I do find it difficult to talk about relationships with these recovery groups, either the positive or the negative aspects. Especially since I abandoned my one attempt at conscious monogamy and came out as polyamorous. Ironically, the more I explore this aspect of myself, the more I realize that I have always had multiple relationships, even when I only had one boyfriend. In fact, were it not for my intimate network of friends, my support system of Shakti sisters—women poets and writers, co-creators and positive conspirators-- my relationship of seven years would never have come into full blossom. Apparently, it takes a village to create a romance, or at least to allow me to brave the initial waves of terror that come with getting close. After that experience, I've come to realize that what it takes to create a healthy romantic relationship is a commitment to each other's mutual growth, even when that growth is difficult and painful. It means an agreement to make time for each other, put each other first, and share meaningful time together (not just vege out in front of the televison). It means accepting responsibility for our own emotional reactions, not projecting them on our partners. It means communication and keeping the lines open. The polyamorists seem to have dealing with jealousy figured out, but there are so many other potential relationship pitfalls, even between two reasonably stable people who are not addicted to any substances.

I am finding that the more personalities you combine the more the potential for exponential growth, and the more the potential for overwhelm and disconnection from self-hood. So now my question is not how to save one floundering relationship, as was my focus for many years, but how to balance the many loves in my life with my own journey as an artist and a healer, a magick worker and a person in recovery from codependency and emotional struggles?
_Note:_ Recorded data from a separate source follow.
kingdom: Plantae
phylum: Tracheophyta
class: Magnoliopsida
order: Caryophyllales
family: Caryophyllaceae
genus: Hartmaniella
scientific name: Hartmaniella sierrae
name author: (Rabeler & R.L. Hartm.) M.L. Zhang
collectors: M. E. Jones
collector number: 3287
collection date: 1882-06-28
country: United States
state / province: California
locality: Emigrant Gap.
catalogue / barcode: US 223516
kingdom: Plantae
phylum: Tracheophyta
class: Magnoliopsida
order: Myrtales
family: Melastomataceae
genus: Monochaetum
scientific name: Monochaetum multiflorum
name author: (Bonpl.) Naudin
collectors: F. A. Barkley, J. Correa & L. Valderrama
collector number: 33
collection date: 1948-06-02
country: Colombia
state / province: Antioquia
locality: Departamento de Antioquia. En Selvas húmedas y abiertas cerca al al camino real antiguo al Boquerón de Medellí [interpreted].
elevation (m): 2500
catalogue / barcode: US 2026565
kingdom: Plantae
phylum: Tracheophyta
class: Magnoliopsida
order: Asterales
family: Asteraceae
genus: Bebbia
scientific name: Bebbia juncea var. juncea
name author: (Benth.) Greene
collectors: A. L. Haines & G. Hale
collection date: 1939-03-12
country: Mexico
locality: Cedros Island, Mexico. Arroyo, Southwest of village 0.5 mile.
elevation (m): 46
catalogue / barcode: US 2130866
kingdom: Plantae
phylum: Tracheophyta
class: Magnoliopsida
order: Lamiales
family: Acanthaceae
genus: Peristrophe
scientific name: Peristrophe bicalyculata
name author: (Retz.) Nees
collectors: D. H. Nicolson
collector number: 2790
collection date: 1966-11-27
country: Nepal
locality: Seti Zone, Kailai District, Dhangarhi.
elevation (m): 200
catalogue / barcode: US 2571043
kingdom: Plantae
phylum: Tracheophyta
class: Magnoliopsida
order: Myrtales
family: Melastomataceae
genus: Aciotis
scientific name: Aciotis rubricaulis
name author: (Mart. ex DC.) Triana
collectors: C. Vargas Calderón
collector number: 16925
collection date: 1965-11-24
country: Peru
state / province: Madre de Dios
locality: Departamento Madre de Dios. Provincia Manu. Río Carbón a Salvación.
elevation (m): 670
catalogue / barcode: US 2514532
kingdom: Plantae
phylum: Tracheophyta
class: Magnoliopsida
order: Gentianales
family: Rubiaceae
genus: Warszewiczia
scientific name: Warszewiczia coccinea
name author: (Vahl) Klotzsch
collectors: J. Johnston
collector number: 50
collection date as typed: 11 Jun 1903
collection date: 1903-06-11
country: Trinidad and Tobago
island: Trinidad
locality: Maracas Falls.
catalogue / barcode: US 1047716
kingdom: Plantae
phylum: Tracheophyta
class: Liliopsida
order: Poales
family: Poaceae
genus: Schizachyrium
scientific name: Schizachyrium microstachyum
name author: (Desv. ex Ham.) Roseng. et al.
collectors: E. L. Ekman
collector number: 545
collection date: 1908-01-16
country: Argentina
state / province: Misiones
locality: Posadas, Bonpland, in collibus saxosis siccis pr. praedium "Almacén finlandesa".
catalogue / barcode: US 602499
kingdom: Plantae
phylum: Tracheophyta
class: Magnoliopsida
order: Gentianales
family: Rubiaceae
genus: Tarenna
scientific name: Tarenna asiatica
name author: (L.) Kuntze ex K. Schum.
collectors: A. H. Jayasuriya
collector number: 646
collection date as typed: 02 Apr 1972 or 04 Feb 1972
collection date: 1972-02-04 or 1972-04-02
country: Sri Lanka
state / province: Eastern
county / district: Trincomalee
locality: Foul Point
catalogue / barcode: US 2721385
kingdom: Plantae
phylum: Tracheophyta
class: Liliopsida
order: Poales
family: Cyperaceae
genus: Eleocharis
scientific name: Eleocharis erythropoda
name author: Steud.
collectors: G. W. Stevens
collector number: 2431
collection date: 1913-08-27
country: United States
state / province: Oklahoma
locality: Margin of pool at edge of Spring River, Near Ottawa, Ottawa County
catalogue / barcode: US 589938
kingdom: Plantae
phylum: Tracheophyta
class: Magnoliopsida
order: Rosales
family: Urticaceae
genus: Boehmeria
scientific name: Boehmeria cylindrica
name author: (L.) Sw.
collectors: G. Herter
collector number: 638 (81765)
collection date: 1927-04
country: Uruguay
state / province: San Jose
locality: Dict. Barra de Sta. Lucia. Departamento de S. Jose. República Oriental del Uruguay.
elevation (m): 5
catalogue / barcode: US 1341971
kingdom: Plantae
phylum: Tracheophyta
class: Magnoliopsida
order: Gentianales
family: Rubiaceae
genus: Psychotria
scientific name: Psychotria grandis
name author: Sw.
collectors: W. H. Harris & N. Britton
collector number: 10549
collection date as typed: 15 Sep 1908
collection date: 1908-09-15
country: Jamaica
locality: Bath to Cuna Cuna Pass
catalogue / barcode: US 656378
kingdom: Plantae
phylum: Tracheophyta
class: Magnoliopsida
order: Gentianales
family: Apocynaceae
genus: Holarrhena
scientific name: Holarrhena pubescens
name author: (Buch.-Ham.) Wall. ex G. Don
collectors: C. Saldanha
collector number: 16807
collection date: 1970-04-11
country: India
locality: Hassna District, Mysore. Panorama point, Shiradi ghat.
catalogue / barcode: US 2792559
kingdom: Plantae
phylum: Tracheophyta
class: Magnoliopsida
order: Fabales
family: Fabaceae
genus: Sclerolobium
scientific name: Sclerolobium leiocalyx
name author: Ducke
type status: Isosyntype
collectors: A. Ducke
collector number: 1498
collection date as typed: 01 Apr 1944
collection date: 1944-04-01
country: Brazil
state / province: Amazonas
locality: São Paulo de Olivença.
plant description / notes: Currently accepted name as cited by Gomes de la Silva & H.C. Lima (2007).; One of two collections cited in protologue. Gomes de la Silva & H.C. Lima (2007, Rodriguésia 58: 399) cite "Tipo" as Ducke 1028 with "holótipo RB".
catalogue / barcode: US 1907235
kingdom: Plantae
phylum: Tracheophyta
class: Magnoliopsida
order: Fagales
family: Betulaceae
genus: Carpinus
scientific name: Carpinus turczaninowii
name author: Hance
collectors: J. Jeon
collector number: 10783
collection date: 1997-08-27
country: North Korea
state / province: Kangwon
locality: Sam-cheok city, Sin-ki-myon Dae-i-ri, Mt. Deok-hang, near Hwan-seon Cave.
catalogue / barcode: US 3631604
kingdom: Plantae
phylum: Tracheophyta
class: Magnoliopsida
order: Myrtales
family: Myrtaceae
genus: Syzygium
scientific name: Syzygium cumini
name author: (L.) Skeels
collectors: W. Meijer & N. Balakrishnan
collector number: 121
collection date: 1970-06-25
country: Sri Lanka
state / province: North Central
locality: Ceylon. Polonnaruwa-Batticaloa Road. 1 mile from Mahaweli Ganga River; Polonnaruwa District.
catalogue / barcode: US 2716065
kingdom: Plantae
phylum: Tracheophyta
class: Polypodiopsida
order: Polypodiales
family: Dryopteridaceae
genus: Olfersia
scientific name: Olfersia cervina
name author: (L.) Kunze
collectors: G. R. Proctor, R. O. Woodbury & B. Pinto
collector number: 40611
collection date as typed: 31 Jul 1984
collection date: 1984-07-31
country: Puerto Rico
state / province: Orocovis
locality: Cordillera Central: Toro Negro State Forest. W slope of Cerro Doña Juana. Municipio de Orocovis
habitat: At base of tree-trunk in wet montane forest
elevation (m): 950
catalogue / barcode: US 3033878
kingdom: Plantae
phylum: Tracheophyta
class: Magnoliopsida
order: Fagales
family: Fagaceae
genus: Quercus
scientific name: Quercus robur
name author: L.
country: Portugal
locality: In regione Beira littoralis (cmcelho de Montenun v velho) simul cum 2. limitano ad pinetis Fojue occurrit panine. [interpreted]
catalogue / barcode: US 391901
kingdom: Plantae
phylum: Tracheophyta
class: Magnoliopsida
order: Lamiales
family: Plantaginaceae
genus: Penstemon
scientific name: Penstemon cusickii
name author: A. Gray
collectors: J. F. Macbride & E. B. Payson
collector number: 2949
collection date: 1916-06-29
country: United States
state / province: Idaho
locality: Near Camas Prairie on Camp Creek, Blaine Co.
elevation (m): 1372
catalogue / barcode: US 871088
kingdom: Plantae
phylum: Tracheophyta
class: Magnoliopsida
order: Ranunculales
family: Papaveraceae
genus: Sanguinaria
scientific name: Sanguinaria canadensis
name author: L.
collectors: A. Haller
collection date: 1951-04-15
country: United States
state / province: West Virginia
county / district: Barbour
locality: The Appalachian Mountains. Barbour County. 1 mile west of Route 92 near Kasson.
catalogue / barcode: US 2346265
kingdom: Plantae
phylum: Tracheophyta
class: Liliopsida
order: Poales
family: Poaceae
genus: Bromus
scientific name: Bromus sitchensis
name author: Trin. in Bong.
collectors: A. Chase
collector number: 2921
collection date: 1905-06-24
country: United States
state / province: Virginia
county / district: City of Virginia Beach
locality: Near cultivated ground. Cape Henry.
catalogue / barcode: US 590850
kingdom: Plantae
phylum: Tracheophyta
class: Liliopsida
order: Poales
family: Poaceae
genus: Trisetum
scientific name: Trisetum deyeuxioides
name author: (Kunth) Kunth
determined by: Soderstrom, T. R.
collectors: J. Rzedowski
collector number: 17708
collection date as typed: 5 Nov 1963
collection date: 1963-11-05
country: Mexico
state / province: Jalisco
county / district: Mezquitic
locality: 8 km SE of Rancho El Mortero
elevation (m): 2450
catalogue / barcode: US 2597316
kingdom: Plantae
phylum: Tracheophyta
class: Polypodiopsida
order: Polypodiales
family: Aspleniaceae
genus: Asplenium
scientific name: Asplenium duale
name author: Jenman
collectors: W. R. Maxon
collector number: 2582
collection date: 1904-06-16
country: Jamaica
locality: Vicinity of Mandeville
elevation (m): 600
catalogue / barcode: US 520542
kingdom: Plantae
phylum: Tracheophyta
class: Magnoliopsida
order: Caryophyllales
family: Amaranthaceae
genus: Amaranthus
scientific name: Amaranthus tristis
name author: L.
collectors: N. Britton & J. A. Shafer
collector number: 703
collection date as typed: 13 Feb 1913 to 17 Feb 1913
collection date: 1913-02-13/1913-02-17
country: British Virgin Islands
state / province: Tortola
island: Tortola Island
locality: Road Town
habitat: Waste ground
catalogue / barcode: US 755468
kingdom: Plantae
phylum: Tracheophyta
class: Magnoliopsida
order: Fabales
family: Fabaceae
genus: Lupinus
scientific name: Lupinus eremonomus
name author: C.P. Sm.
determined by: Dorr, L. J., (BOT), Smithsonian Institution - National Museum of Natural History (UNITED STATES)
How do I take on all this spiritual work and keeping my head together and attending to the minute details of practical living? How do I piece together the many separate shining fragments in the mosaic of my relationships—each beautiful and fascinating in itself—into a coherent constellation of tribe? And how do I find both tribe-time and “me” time?

I suppose the simple answer is creating and maintaining boundaries. As crazy as it can make me, perhaps I need to spend a weekend with my phone turned off, logged off Facebook, without novels, Netflix, television or other distractions, trying to practice mindfulness and sit with silence.

One aspect of that silence could be filled with meditation. When people ask me if I meditate, I tell them about walking on the rocks at Cressy Beach. So many shifting shapes and bright colors. I am taken in by the “rip-rap” of things, the sense of a vast presence, bigger than every one and every thing that describes and defines me. When I first began The Artist's Way, I saw the rocks on that beach as individual planets, perfect works of art, and I felt the deep belief that nothing I could create could be so fine and singular in purpose. I was rejuvenated, awakened and awed-- my rigid perfectionism was for a moment no longer in my way. Art is true co-creation with God, or so boasted Julia Cameron. And in that moment, those moments, I was willing to agree with her grandiose vision. I was willing to let go and let God/Goddess, I was willing to give myself up to the flow.

And that is what recovery is all about.